_WHAT NEEDS TO BE DONE_: The listing below begins with the first line you should copy; stop after the line containing "sikre dig, at du får en god pris på", and drop every picture.
_____
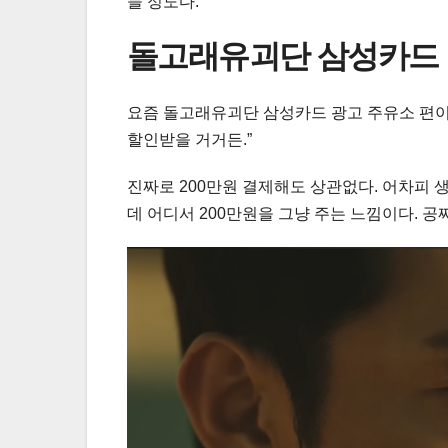
들 정도다.
돌고래유괴단 삼성카드 
요즘 돌고래유괴단 삼성카드 광고 주유소 편이 
할인받을 거거든.”
진짜로 200만원 결제해도 상관없다. 어차피 
데 어디서 200만원을 그냥 주는 느낌이다. 공짜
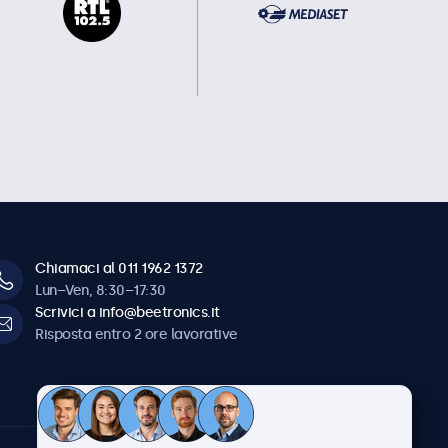
Chiamaci al 011 1962 1372
Lun–Ven, 8:30–17:30
Scrivici a info@beetronics.it
Risposta entro 2 ore lavorative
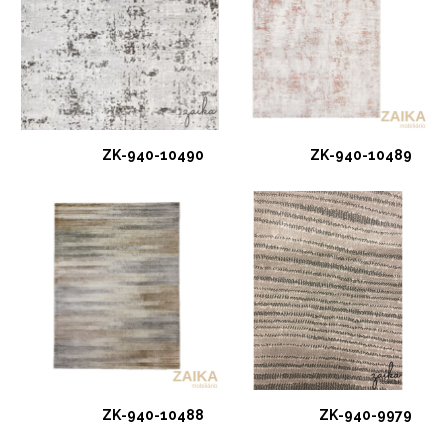
ZK-940-10490
ZK-940-10489
ZK-940-10488
ZK-940-9979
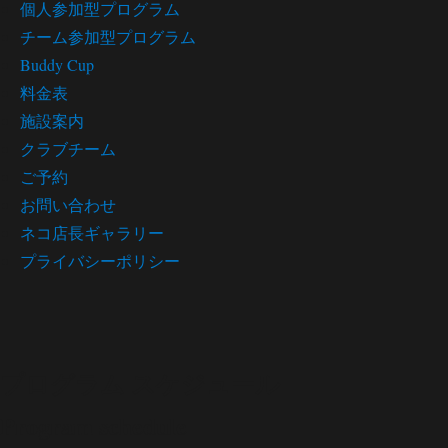
個人参加型プログラム
チーム参加型プログラム
Buddy Cup
料金表
施設案内
クラブチーム
ご予約
お問い合わせ
ネコ店長ギャラリー
プライバシーポリシー
プログラム スケジュール
Program schedule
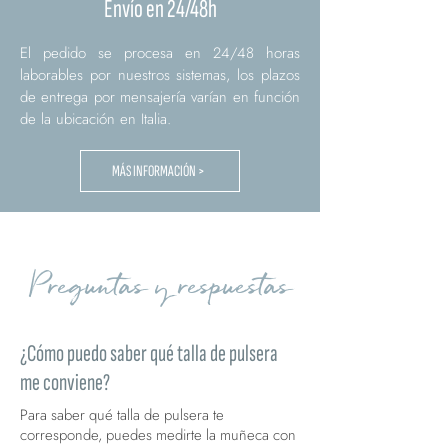
Envío en 24/48h
El pedido se procesa en 24/48 horas
laborables por nuestros sistemas, los plazos
de entrega por mensajería varían en función
de la ubicación en Italia.
MÁS INFORMACIÓN >
Preguntas y respuestas
¿Cómo puedo saber qué talla de pulsera
me conviene?
Para saber qué talla de pulsera te
corresponde, puedes medirte la muñeca con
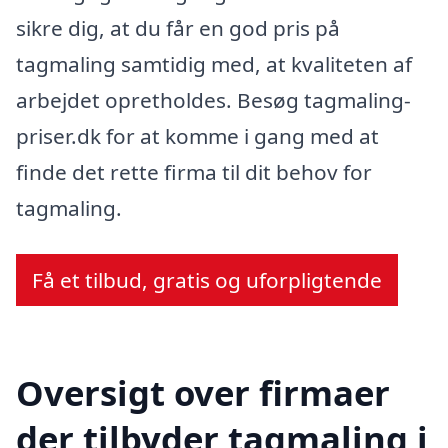
sikre dig, at du får en god pris på
tagmaling samtidig med, at kvaliteten af
arbejdet opretholdes. Besøg tagmaling-
priser.dk for at komme i gang med at
finde det rette firma til dit behov for
tagmaling.
Få et tilbud, gratis og uforpligtende
Oversigt over firmaer
der tilbyder tagmaling i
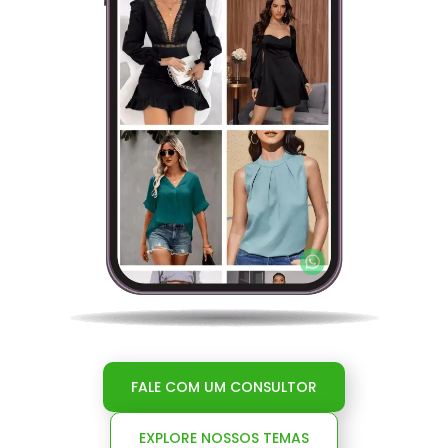
FALE COM UM CONSULTOR
EXPLORE NOSSOS TEMAS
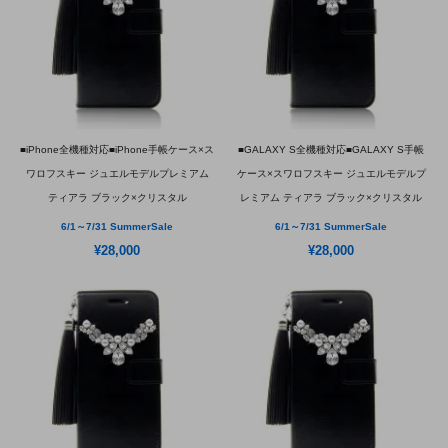
■iPhone全機種対応■iPhone手帳ケース×ス
■GALAXY S全機種対応■GALAXY S手帳
ワロフスキー ジュエルモデルプレミアム
ケース×スワロフスキー ジュエルモデルプ
ティアラ ブラック×クリスタル
レミアム ティアラ ブラック×クリスタル
6/1～7/31 SummerSale
6/1～7/31 SummerSale
¥28,000
¥28,000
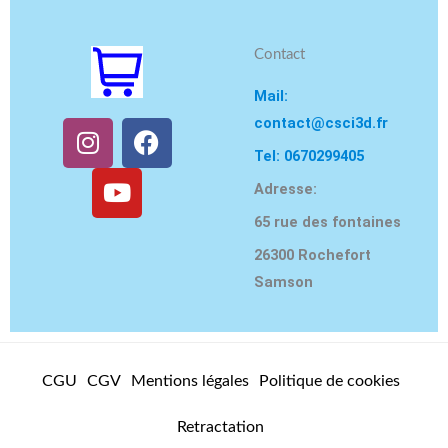
Contact
Mail:
contact@csci3d.fr
I
Y
F
n
o
a
Tel: 0670299405
s
u
c
Adresse:
t
t
e
65 rue des fontaines
a
u
b
g
b
o
26300 Rochefort
r
e
o
Samson
a
k
m
CGU
CGV
Mentions légales
Politique de cookies
Retractation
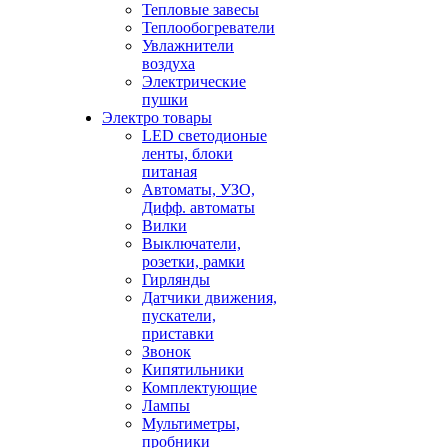
Тепловые завесы
Теплообогреватели
Увлажнители
воздуха
Электрические
пушки
Электро товары
LED светодионые
ленты, блоки
питаная
Автоматы, УЗО,
Дифф. автоматы
Вилки
Выключатели,
розетки, рамки
Гирлянды
Датчики движения,
пускатели,
приставки
Звонок
Кипятильники
Комплектующие
Лампы
Мультиметры,
пробники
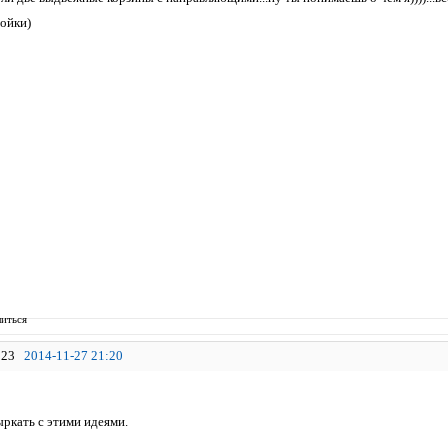
ойки)
иться
23
2014-11-27 21:20
ркать с этими идеями.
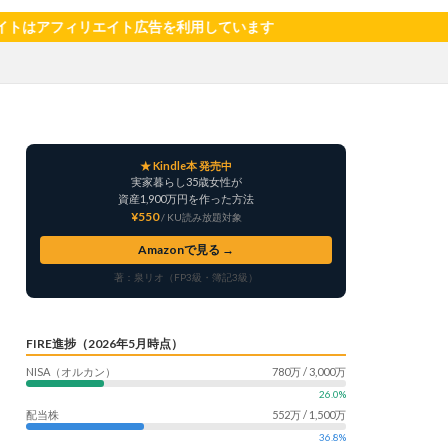
サツマイモ
リエイト広告を利用しています
ャリア
料理
明治村
果樹
楽天モバイル
畑仕事
白桃
★ Kindle本 発売中
自社製品
実家暮らし35歳女性が
産形成
転職
資産1,900万円を作った方法
¥550
/ KU読み放題対象
う
鳥よけネット
Amazonで見る →
著：泉リオ（FP3級・簿記3級）
FIRE進捗（2026年5月時点）
NISA（オルカン）
780万 / 3,000万
26.0%
配当株
552万 / 1,500万
36.8%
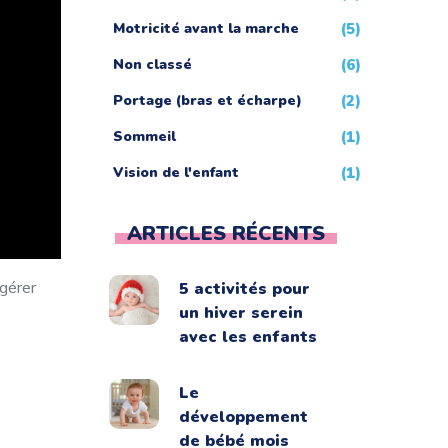
Motricité avant la marche
(5)
Non classé
(6)
Portage (bras et écharpe)
(2)
Sommeil
(1)
Vision de l'enfant
(1)
ARTICLES RÉCENTS
 gérer
5 activités pour
un hiver serein
avec les enfants
Le
développement
de bébé mois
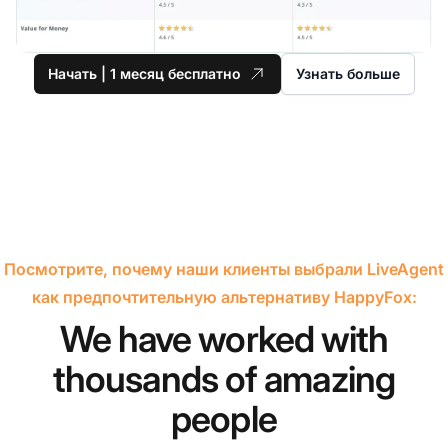
Начать | 1 месяц бесплатно
Узнать больше
Посмотрите, почему наши клиенты выбрали LiveAgent
как предпочтительную альтернативу HappyFox:
We have worked with
thousands of amazing
people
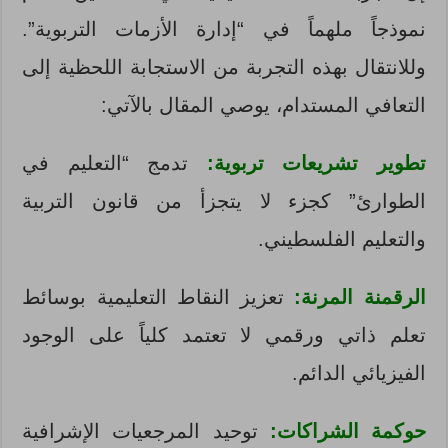
نموذجاً ملهماً في “إدارة الأزمات التربوية”.
وللانتقال بهذه التجربة من الاستجابة اللحظية إلى
التعافي المستدام، يوصي المقال بالآتي:
تطوير تشريعات تربوية:
تدمج “التعليم في
الطوارئ” كجزء لا يتجزأ من قانون التربية
والتعليم الفلسطيني.
الرقمنة المرنة:
تعزيز النقاط التعليمية بوسائط
تعلم ذاتي ورقمي لا تعتمد كلياً على الوجود
الفيزيائي الدائم.
حوكمة الشراكات:
توحيد المرجعيات الإشرافية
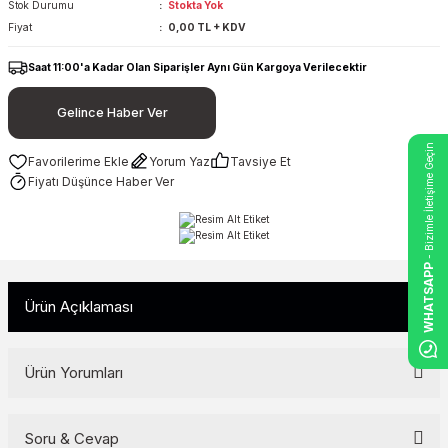
Stok Durumu
Stokta Yok
Fiyat
0,00 TL + KDV
Saat 11:00'a Kadar Olan Siparişler Aynı Gün Kargoya Verilecektir
Gelince Haber Ver
- Bizimle İletişime Geçin
Yorum Yaz
Tavsiye Et
Fiyatı Düşünce Haber Ver
WHATSAPP
Ürün Açıklaması
Ürün Yorumları
Soru & Cevap
Bu ürüne ilk yorumu siz yapın!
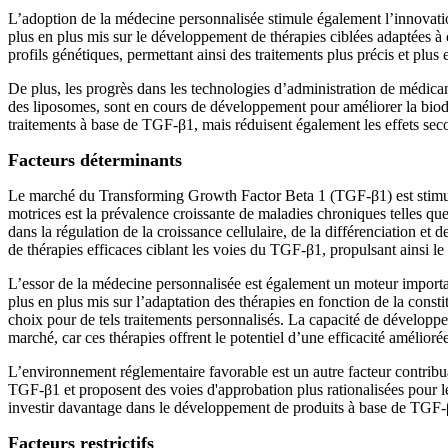
L’adoption de la médecine personnalisée stimule également l’innovat
plus en plus mis sur le développement de thérapies ciblées adaptées à
profils génétiques, permettant ainsi des traitements plus précis et plus 
De plus, les progrès dans les technologies d’administration de médic
des liposomes, sont en cours de développement pour améliorer la biodis
traitements à base de TGF-β1, mais réduisent également les effets second
Facteurs déterminants
Le marché du Transforming Growth Factor Beta 1 (TGF-β1) est stimulé p
motrices est la prévalence croissante de maladies chroniques telles q
dans la régulation de la croissance cellulaire, de la différenciation e
de thérapies efficaces ciblant les voies du TGF-β1, propulsant ainsi l
L’essor de la médecine personnalisée est également un moteur importa
plus en plus mis sur l’adaptation des thérapies en fonction de la cons
choix pour de tels traitements personnalisés. La capacité de développe
marché, car ces thérapies offrent le potentiel d’une efficacité amélioré
L’environnement réglementaire favorable est un autre facteur contribu
TGF-β1 et proposent des voies d'approbation plus rationalisées pour l
investir davantage dans le développement de produits à base de TGF-β1,
Facteurs restrictifs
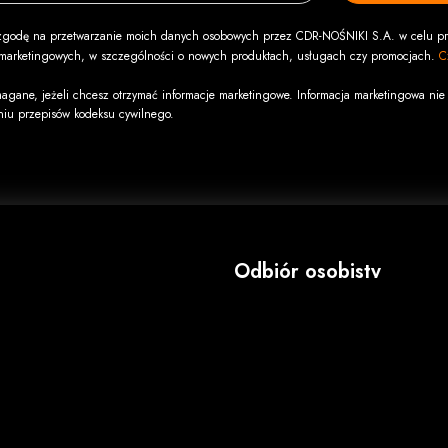
godę na przetwarzanie moich danych osobowych przez CDR-NOŚNIKI S.A. w celu pr
i marketingowych, w szczególności o nowych produktach, usługach czy promocjach.
C
agane, jeżeli chcesz otrzymać informacje marketingowe. Informacja marketingowa nie 
niu przepisów kodeksu cywilnego.
Odbiór osobisty
adek
"CDR" s.c.
e VHS na DVD
al. N.M.P. 1
płytach CD DVD
42-202 Częstochowa
a CD/DVD/VHS
NIP: 949-18-27-741
Zapraszamy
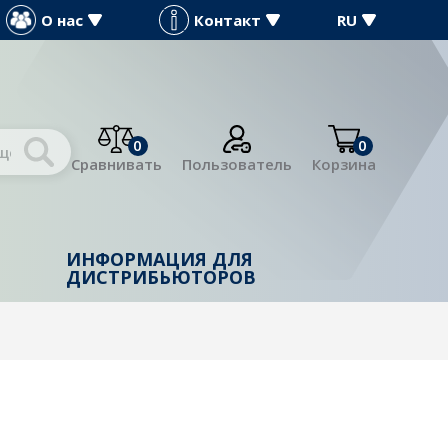
О нас
Контакт
RU
0
0
Сравнивать
Пользователь
Корзина
ИНФОРМАЦИЯ ДЛЯ
Й
ДИСТРИБЬЮТОРОВ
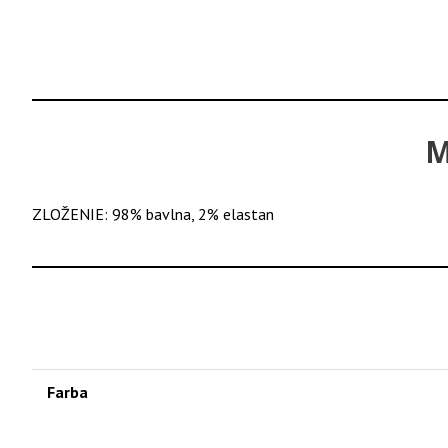
M
ZLOŽENIE: 98% bavlna, 2% elastan
Farba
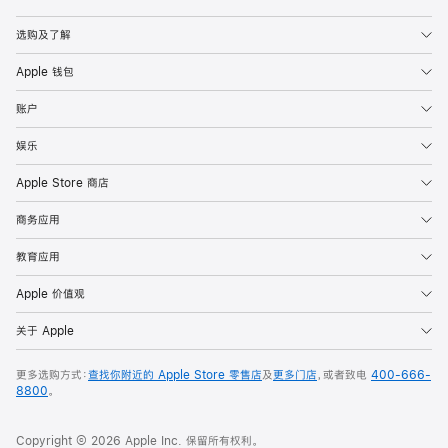
Apple
选购及了解
Apple 钱包
账户
娱乐
Apple Store 商店
商务应用
教育应用
Apple 价值观
关于 Apple
更多选购方式：
查找你附近的 Apple Store 零售店
及
更多门店
，或者致电
400-666-
8800
。
Copyright © 2026 Apple Inc. 保留所有权利。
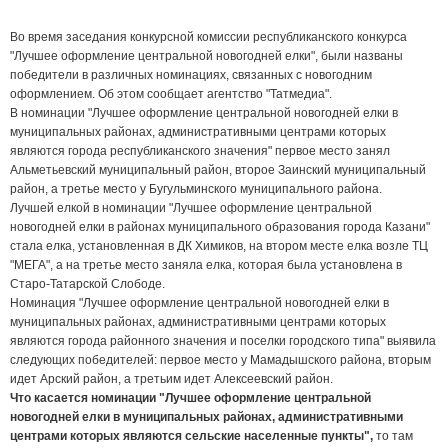
Во время заседания конкурсной комиссии республиканского конкурса
"Лучшее оформление центральной новогодней елки", были названы
победители в различных номинациях, связанных с новогодним
оформлением. Об этом сообщает агентство "Татмедиа".
В номинации "Лучшее оформление центральной новогодней елки в
муниципальных районах, административными центрами которых
являются города республиканского значения" первое место занял
Альметьевский муниципальный район, второе Заинский муниципальный
район, а третье место у Бугульминского муниципального района.
Лучшей елкой в номинации "Лучшее оформление центральной
новогодней елки в районах муниципального образования города Казани"
стала елка, установленная в ДК Химиков, на втором месте елка возле ТЦ
"МЕГА", а на третье место заняла елка, которая была установлена в
Старо-Татарской Слободе.
Номинация "Лучшее оформление центральной новогодней елки в
муниципальных районах, административными центрами которых
являются города районного значения и поселки городского типа" выявила
следующих победителей: первое место у Мамадышского района, вторым
идет Арский район, а третьим идет Алексеевский район.
Что касается номинации "Лучшее оформление центральной
новогодней елки в муниципальных районах, административными
центрами которых являются сельские населенные пункты",
то там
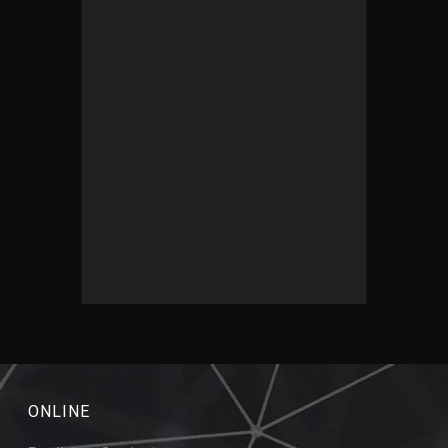
ONLINE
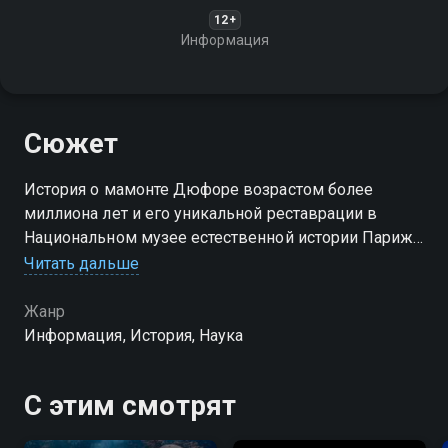
12+
Информация
Сюжет
История о мамонте Дюфоре возрастом более
миллиона лет и его уникальной реставрации в
Национальном музее естественной истории Парижа,
где скелет был разобран и заново собран в рамках
Читать дальше
беспрецедентного научного проекта с применением
компьютерной графики
Жанр
Информация, История, Наука
С этим смотрят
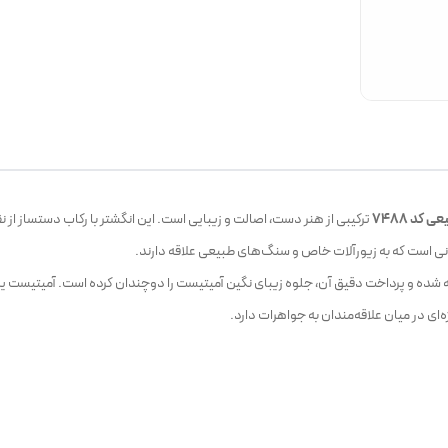
انی است که به زیورآلات خاص و سنگ‌های طبیعی علاقه دارند.
 انگشتر به‌صورت کاملاً دستساز از نقره عیار 925 ساخته شده و پرداخت دقیق آن، جلوه زیبای نگین آمیتیست را دوچندان 
ای در میان علاقه‌مندان به جواهرات دارد.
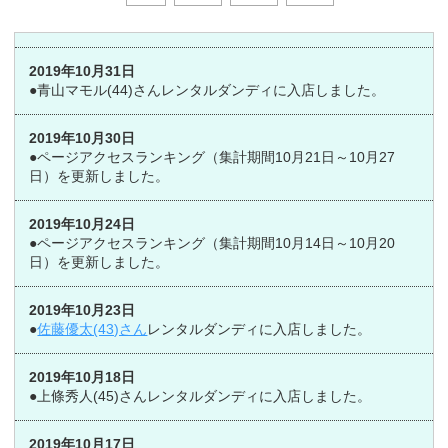
2019年10月31日
●青山マモル(44)さんレンタルダンディに入店しました。
2019年10月30日
●ページアクセスランキング（集計期間10月21日～10月27
日）を更新しました。
2019年10月24日
●ページアクセスランキング（集計期間10月14日～10月20
日）を更新しました。
2019年10月23日
●
佐藤優太(43)さん
レンタルダンディに入店しました。
2019年10月18日
●上條秀人(45)さんレンタルダンディに入店しました。
2019年10月17日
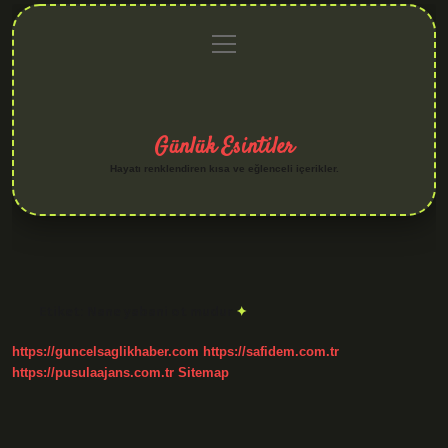
menüyü
Anasayfa
Gizlilik
Yasal
Hakkımızda
aç
Politikası
Uyarı
Günlük Esintiler
Hayatı renklendiren kısa ve eğlenceli içerikler.
Etiket:
Nane yabani ot mudur
https://guncelsaglikhaber.com
https://safidem.com.tr
https://pusulaajans.com.tr
Sitemap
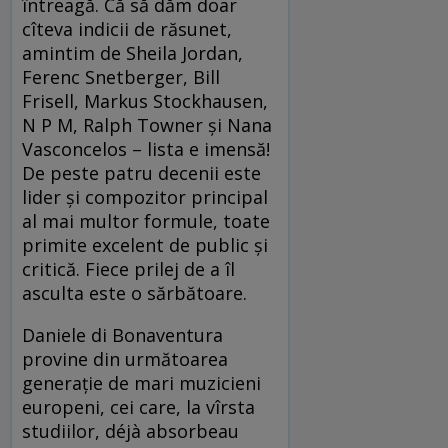
întreagă. Că să dăm doar
cîteva indicii de răsunet,
amintim de Sheila Jordan,
Ferenc Snetberger, Bill
Frisell, Markus Stockhausen,
N P M, Ralph Towner și Nana
Vasconcelos – lista e imensă!
De peste patru decenii este
lider și compozitor principal
al mai multor formule, toate
primite excelent de public și
critică. Fiece prilej de a îl
asculta este o sărbătoare.
Daniele di Bonaventura
provine din următoarea
generație de mari muzicieni
europeni, cei care, la vîrsta
studiilor, déjà absorbeau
_____
_WORKED SOLUTION_:
들 정도다.
돌고래유괴단 삼성카드 
요즘 돌고래유괴단 삼성카드 광고 주유소 편이 
할인받을 거거든.”
진짜로 200만원 결제해도 상관없다. 어차피 
데 어디서 200만원을 그냥 주는 느낌이다. 공짜
Chiamaci al 011 1962 1372
Lun–Ven, 8:30–17:30
Scrivici a info@beetronics.it
Risposta entro 2 ore lavorative
ZK-940-10490
ZK-940-10489
ZK-940-10488
ZK-940-9979
個人参加型プログラム
チーム参加型プログラム
Buddy Cup
料金表
施設案内
クラブチーム
ご予約
お問い合わせ
ネコ店長ギャラリー
プライバシーポリシー
プログラム スケジュール
Program schedule
Envío en 24/48h
El pedido se procesa en 24/48 horas
laborables por nuestros sistemas, los plazos
de entrega por mensajería varían en función
de la ubicación en Italia.
MÁS INFORMACIÓN >
Preguntas y respuestas
¿Cómo puedo saber qué talla de pulsera
me conviene?
Para saber qué talla de pulsera te
corresponde, puedes medirte la muñeca con
sikre dig, at du får en god pris på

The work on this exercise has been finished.